::: INFORMATION SHOWN :::

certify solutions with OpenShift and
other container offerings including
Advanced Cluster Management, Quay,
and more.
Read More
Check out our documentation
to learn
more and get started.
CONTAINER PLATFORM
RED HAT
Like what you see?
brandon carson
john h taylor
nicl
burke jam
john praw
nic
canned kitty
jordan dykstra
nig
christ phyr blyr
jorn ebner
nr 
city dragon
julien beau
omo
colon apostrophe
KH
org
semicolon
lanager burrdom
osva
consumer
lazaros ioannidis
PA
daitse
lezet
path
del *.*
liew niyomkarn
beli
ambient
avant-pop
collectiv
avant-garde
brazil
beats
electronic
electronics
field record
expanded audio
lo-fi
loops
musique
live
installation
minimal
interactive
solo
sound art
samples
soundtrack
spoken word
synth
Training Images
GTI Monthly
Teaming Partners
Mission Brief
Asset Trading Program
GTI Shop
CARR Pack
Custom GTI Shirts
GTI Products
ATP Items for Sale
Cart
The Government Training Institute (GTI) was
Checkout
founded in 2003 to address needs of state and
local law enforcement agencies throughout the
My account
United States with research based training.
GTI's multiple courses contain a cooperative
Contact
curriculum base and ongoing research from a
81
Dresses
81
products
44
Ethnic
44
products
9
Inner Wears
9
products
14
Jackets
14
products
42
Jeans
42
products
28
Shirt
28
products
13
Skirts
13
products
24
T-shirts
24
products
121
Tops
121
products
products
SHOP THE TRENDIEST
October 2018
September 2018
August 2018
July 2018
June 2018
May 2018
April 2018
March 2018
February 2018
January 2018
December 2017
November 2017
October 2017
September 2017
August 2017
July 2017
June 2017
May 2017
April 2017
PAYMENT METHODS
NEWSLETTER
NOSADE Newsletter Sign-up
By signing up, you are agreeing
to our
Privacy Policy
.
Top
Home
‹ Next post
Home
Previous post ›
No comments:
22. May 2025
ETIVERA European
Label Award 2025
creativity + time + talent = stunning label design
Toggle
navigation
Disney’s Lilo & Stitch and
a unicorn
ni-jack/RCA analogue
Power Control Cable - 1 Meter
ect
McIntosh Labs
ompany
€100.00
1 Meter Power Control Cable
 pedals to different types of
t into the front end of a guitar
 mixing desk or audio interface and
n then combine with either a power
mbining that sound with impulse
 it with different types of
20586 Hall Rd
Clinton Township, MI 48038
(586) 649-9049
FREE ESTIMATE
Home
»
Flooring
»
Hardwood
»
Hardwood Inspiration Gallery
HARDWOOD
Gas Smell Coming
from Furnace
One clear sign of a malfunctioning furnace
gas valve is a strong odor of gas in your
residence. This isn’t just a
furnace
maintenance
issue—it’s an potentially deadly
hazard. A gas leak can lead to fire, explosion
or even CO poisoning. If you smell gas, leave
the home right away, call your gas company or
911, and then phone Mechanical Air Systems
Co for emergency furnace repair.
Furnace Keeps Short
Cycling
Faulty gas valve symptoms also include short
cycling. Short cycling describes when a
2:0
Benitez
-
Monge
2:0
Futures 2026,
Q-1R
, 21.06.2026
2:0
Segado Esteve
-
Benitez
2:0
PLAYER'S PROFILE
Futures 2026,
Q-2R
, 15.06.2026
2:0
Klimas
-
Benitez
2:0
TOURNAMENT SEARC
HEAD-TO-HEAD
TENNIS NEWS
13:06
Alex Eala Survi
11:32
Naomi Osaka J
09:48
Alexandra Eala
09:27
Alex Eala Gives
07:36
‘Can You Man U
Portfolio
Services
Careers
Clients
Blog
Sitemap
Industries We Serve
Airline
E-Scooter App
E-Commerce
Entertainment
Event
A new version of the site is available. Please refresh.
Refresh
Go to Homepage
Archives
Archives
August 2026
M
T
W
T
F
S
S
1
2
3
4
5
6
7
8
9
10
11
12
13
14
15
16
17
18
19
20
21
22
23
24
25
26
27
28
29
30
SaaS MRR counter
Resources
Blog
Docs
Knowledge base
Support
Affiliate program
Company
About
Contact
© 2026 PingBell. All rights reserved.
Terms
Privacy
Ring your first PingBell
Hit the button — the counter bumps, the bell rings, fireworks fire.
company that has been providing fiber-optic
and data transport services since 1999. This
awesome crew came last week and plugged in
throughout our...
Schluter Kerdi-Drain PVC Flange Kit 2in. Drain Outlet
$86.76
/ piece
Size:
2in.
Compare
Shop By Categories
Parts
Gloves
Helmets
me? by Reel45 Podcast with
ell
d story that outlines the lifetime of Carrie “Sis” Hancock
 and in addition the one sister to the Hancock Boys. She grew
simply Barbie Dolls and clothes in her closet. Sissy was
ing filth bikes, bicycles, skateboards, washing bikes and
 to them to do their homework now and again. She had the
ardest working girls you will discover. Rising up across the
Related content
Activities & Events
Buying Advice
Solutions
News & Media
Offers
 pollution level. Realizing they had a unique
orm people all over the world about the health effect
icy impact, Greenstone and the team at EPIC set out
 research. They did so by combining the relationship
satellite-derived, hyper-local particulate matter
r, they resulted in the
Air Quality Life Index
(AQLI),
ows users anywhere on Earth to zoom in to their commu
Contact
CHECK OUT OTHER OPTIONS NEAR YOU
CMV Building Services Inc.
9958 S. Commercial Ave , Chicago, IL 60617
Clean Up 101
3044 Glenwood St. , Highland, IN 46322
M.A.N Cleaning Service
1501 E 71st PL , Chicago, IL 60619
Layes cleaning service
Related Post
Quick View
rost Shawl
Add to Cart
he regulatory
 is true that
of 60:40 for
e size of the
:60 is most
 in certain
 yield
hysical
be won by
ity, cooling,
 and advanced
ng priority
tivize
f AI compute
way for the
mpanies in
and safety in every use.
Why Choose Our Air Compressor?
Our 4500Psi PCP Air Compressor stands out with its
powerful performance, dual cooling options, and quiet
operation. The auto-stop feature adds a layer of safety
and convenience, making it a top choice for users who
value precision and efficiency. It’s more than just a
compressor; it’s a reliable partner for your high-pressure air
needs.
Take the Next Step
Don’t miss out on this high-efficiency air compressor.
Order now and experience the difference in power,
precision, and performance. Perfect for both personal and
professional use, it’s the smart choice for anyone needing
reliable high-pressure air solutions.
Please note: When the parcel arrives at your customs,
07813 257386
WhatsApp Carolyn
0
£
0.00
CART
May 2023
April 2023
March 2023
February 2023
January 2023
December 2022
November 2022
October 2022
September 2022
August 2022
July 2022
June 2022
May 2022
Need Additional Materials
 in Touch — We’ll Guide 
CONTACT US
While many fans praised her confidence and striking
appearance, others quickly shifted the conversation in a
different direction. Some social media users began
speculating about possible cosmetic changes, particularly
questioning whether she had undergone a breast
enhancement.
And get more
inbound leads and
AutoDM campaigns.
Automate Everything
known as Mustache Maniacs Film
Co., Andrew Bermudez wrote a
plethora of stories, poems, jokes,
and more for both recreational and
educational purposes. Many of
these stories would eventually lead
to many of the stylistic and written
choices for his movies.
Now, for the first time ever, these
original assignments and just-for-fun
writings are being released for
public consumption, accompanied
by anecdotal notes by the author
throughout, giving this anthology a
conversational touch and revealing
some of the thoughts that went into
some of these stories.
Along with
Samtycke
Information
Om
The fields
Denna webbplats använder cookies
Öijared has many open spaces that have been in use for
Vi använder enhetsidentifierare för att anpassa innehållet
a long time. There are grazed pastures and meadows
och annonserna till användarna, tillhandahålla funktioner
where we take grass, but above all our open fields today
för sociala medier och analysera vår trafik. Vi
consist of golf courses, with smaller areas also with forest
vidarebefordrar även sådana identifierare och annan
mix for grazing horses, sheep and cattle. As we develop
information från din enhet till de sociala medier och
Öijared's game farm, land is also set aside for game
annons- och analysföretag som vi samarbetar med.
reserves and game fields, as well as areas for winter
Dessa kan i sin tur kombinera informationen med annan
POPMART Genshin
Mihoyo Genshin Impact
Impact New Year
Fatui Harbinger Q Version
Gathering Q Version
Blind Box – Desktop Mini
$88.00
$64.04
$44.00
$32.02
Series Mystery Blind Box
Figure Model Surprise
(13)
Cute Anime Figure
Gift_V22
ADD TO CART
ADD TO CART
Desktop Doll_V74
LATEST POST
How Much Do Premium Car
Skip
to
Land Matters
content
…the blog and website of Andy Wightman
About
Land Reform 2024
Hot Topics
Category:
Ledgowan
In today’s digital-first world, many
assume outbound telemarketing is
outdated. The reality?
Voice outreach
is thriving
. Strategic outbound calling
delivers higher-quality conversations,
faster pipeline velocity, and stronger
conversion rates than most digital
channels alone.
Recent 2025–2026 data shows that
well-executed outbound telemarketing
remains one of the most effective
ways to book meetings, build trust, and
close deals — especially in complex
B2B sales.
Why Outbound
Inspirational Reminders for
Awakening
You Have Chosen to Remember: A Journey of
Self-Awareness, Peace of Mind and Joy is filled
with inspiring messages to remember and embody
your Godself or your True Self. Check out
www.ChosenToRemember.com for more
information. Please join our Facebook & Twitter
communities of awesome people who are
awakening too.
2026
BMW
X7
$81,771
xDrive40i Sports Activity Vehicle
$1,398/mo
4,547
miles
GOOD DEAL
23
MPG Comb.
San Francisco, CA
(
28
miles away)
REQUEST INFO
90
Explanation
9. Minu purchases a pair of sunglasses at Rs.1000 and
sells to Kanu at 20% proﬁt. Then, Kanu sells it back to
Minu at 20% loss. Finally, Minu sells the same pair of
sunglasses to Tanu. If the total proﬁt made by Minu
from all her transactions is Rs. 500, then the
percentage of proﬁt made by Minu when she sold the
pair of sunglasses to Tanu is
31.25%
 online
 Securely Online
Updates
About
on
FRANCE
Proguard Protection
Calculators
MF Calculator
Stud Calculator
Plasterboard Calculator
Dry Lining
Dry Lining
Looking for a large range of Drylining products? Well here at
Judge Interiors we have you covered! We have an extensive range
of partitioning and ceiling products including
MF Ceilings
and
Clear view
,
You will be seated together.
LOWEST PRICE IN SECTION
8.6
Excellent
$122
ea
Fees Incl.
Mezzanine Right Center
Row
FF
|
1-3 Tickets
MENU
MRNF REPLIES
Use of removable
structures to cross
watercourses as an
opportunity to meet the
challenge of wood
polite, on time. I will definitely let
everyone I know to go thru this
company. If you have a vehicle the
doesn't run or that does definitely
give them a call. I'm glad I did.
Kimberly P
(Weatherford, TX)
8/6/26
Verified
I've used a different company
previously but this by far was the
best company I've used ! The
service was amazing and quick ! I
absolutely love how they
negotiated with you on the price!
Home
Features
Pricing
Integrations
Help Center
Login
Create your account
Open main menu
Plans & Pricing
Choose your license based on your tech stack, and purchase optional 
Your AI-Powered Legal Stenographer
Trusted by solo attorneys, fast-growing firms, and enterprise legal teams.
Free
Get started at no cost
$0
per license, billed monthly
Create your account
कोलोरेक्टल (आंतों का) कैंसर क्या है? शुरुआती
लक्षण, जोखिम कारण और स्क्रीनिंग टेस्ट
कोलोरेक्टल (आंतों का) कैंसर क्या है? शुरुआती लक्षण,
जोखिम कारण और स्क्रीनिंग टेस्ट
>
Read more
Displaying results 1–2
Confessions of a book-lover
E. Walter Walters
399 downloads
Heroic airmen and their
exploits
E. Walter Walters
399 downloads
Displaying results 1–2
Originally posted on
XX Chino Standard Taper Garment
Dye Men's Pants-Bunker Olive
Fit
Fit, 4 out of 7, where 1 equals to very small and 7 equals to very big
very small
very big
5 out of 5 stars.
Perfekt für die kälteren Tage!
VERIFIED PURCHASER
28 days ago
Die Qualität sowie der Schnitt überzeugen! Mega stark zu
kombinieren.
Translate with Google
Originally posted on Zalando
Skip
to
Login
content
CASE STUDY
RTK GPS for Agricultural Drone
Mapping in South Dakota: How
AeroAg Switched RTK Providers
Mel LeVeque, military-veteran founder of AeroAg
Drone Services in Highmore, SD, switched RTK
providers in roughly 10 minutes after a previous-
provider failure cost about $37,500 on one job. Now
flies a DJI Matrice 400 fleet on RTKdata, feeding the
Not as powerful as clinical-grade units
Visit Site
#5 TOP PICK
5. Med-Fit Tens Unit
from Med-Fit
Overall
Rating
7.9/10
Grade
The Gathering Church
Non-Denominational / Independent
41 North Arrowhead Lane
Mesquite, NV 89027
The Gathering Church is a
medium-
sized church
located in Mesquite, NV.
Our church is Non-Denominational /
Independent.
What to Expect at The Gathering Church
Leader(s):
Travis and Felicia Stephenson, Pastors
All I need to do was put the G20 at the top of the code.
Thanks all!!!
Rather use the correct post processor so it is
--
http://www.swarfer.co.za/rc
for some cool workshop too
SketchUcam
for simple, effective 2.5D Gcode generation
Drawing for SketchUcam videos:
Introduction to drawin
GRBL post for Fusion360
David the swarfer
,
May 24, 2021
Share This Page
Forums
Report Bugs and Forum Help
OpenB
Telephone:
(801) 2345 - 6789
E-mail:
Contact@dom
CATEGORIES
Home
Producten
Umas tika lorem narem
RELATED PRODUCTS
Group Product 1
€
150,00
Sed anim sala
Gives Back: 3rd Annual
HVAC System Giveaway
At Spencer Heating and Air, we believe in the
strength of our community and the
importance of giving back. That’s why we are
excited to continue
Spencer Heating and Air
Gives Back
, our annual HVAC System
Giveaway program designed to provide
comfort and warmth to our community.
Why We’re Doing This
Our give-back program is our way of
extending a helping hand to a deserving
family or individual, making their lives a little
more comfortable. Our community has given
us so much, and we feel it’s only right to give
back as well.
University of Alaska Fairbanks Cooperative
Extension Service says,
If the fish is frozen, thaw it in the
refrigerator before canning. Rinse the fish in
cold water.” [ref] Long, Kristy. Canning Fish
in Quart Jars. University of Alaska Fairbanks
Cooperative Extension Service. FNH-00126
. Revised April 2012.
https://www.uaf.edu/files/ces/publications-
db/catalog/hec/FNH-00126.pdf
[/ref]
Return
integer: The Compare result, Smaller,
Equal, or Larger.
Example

:::

→ **YOUR ASSIGNMENT**
Copy each line above where "needs" appears.

→ **SOLUTION FOR THIS EXERCISE**
founded in 2003 to address needs of state and
needs.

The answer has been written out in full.